▶ _To do_
Copy the rows below, from the line containing "model entry 8,48" through the last row, inclusive, keeping every line unchanged.

(Source records)
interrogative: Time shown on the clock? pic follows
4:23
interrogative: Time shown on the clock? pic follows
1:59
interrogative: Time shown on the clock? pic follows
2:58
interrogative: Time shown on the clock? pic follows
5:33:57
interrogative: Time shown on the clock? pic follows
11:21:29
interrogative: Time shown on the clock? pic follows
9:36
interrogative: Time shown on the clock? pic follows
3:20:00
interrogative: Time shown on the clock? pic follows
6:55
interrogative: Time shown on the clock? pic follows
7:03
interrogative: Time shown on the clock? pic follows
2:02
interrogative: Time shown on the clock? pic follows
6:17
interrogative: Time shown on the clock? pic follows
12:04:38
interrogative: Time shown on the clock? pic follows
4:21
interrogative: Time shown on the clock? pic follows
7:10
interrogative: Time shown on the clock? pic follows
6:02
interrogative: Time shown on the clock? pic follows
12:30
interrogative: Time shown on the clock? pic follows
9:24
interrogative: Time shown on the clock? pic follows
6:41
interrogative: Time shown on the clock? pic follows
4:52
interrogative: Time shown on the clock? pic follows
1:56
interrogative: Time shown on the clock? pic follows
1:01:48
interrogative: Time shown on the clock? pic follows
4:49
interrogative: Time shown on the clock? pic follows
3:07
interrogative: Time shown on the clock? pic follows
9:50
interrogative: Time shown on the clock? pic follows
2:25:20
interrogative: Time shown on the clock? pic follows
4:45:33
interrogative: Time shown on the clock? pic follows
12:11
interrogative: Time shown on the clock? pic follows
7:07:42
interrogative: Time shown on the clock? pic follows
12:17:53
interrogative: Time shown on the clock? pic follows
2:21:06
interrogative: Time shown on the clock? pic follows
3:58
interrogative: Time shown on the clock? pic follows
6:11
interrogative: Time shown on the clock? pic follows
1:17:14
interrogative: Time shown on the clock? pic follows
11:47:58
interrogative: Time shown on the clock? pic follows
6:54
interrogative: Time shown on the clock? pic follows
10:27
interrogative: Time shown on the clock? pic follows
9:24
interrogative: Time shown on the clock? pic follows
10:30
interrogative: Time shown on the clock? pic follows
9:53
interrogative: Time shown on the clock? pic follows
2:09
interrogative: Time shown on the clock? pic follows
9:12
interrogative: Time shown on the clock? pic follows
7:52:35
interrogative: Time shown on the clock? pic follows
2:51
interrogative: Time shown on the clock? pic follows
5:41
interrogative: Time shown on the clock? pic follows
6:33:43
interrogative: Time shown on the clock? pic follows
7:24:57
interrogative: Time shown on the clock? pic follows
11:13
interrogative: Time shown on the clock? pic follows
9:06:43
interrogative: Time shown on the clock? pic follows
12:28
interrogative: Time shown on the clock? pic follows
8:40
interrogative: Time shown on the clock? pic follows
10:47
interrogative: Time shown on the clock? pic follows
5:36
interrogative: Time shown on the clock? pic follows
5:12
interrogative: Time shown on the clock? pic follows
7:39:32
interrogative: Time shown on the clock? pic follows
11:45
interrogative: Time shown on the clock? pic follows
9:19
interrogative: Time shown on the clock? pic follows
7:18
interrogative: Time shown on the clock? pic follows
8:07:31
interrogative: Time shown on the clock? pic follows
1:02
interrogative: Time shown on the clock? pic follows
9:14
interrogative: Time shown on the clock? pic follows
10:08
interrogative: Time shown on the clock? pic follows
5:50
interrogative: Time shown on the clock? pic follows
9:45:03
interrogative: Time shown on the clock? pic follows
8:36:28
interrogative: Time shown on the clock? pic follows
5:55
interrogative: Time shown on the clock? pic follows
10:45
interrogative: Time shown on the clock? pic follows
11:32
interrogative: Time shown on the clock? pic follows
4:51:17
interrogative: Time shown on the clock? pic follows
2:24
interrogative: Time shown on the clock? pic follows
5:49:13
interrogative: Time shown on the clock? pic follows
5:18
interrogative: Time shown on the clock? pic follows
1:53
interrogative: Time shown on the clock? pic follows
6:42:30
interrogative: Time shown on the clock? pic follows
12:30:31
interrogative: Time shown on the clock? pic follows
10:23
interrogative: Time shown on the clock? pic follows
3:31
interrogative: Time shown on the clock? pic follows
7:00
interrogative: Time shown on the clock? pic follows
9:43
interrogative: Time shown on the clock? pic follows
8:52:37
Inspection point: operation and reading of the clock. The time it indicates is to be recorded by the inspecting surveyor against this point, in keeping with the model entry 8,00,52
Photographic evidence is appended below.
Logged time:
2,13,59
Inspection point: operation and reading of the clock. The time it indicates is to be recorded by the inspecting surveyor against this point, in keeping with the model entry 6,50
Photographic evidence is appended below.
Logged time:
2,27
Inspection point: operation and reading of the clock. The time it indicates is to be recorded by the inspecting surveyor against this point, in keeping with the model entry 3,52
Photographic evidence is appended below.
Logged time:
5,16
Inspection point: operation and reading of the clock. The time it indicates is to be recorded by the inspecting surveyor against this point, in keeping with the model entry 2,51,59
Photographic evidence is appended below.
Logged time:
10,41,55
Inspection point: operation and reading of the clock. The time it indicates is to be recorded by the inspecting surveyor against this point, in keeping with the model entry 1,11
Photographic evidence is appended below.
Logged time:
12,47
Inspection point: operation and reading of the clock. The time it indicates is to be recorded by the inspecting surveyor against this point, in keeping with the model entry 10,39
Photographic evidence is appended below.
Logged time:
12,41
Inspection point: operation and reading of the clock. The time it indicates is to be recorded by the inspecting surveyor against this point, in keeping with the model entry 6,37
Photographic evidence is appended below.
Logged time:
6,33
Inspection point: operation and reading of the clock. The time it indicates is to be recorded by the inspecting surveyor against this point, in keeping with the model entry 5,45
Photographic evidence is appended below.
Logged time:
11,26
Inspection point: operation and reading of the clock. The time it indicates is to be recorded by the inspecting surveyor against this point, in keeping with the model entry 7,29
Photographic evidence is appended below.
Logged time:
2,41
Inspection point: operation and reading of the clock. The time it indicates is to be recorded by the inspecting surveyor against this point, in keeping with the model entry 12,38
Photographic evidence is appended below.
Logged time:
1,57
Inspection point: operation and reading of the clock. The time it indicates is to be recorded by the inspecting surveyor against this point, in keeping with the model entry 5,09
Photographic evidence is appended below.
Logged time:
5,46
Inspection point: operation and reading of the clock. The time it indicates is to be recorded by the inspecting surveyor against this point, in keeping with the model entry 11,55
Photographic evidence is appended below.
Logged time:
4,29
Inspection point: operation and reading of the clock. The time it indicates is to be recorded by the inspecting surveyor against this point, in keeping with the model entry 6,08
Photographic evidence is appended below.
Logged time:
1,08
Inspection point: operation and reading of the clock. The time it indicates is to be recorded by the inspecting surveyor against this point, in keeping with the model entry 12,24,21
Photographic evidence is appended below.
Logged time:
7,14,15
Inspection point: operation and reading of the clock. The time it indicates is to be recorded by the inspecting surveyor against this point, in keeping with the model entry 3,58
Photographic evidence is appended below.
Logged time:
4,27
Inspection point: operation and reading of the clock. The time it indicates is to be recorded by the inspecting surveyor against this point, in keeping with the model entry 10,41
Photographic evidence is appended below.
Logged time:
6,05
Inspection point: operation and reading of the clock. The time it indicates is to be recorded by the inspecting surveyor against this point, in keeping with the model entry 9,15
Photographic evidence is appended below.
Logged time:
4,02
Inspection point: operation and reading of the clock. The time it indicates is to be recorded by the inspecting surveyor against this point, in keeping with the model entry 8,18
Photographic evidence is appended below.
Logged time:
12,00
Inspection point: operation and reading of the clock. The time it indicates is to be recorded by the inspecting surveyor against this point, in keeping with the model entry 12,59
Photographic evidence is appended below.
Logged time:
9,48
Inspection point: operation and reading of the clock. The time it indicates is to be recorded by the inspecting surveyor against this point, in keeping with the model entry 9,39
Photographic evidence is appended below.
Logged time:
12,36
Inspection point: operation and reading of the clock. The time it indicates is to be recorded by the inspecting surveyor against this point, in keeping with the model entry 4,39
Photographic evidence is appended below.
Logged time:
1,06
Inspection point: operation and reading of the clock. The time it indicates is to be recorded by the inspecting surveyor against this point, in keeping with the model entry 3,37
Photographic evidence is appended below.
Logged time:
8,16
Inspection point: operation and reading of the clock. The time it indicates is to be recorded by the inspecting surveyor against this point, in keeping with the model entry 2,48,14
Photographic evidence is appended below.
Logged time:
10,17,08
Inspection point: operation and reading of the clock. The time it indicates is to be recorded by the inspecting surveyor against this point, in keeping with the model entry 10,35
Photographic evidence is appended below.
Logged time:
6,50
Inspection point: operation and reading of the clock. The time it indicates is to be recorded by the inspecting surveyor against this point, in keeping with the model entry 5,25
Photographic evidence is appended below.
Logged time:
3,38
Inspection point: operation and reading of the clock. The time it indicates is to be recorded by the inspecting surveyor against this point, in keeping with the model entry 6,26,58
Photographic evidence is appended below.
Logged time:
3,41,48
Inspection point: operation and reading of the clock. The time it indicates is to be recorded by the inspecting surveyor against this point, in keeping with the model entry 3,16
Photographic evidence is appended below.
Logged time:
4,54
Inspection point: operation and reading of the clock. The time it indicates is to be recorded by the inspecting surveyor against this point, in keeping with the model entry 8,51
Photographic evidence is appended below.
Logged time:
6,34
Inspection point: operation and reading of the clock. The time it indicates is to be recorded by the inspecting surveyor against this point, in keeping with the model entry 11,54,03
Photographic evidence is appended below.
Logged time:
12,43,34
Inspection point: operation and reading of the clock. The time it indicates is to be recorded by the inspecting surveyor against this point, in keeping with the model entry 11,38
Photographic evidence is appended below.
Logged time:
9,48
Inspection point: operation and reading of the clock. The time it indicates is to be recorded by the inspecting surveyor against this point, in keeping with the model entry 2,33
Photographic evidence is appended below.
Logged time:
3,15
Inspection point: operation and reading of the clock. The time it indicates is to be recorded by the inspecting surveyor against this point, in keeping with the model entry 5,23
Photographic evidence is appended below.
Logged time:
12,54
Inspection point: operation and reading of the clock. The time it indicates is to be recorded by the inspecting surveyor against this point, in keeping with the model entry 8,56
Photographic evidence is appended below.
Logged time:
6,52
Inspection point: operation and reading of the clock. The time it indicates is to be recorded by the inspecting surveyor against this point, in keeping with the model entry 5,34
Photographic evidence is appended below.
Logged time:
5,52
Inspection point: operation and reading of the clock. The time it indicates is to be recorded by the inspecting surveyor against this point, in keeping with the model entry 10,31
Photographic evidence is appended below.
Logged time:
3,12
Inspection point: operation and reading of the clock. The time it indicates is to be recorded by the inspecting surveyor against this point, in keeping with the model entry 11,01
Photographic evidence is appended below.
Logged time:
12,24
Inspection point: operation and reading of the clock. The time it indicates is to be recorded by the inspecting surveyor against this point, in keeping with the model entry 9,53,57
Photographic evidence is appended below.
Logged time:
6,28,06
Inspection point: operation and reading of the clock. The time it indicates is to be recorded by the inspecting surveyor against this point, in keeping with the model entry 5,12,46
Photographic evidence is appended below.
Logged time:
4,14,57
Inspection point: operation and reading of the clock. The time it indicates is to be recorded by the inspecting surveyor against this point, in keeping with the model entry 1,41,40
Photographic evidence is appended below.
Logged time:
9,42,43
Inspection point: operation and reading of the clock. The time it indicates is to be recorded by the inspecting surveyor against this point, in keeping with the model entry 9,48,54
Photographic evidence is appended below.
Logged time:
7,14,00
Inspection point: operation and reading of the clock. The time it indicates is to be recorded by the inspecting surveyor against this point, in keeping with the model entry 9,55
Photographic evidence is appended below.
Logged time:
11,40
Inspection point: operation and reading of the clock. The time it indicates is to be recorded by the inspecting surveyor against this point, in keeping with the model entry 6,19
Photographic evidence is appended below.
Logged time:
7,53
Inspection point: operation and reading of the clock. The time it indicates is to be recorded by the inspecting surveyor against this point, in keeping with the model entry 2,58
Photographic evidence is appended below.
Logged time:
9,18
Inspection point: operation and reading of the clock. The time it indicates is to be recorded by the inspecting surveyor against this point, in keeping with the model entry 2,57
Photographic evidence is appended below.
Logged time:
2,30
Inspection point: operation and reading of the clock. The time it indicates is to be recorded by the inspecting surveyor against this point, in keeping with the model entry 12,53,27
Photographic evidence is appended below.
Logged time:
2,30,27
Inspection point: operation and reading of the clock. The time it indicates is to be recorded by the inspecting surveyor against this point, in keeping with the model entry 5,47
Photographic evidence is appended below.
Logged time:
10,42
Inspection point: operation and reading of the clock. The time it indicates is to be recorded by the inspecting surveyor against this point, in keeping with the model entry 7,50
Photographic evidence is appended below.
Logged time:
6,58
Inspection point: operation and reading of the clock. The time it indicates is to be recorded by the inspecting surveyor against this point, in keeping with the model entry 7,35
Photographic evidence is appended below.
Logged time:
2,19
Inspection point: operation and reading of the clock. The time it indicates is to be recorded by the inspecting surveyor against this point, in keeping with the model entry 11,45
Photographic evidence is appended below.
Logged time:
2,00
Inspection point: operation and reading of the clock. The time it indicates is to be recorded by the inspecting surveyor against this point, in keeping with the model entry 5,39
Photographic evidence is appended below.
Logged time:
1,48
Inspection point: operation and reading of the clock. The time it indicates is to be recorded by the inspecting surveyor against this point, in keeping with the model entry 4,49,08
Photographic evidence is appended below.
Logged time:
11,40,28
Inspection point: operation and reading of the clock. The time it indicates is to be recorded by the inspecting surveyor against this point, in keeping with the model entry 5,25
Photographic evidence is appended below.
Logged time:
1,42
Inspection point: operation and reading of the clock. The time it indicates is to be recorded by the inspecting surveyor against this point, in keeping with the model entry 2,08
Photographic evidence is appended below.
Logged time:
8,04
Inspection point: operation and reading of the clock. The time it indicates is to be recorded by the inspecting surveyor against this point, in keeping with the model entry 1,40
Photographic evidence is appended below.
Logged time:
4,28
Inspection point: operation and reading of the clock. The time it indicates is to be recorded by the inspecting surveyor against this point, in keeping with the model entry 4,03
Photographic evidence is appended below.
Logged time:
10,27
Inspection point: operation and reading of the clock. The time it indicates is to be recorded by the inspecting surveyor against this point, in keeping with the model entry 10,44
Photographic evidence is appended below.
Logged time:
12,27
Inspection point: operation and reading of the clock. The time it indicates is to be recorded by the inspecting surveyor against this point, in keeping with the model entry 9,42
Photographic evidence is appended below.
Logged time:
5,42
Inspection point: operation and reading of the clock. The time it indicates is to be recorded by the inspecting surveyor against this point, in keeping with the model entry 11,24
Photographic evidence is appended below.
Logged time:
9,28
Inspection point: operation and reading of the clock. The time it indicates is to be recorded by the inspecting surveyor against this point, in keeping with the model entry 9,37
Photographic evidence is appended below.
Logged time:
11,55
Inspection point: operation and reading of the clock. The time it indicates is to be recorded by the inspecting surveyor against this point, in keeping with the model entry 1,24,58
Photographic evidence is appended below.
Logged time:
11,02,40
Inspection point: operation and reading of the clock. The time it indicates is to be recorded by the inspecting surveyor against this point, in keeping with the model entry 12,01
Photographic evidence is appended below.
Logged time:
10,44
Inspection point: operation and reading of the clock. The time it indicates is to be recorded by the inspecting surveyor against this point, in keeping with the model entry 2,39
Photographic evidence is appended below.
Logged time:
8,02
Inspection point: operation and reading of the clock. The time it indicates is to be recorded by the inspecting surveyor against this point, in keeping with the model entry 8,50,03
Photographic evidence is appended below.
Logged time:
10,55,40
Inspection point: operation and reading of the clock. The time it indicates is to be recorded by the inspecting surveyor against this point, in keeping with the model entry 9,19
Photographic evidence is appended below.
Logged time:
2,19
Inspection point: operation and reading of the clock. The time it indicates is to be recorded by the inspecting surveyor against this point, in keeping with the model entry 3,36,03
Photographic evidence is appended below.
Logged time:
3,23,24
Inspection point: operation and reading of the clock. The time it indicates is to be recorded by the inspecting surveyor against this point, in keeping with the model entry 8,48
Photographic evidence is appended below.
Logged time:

▶ _Output of the exercise_
Inspection point: operation and reading of the clock. The time it indicates is to be recorded by the inspecting surveyor against this point, in keeping with the model entry 8,48
Photographic evidence is appended below.
Logged time:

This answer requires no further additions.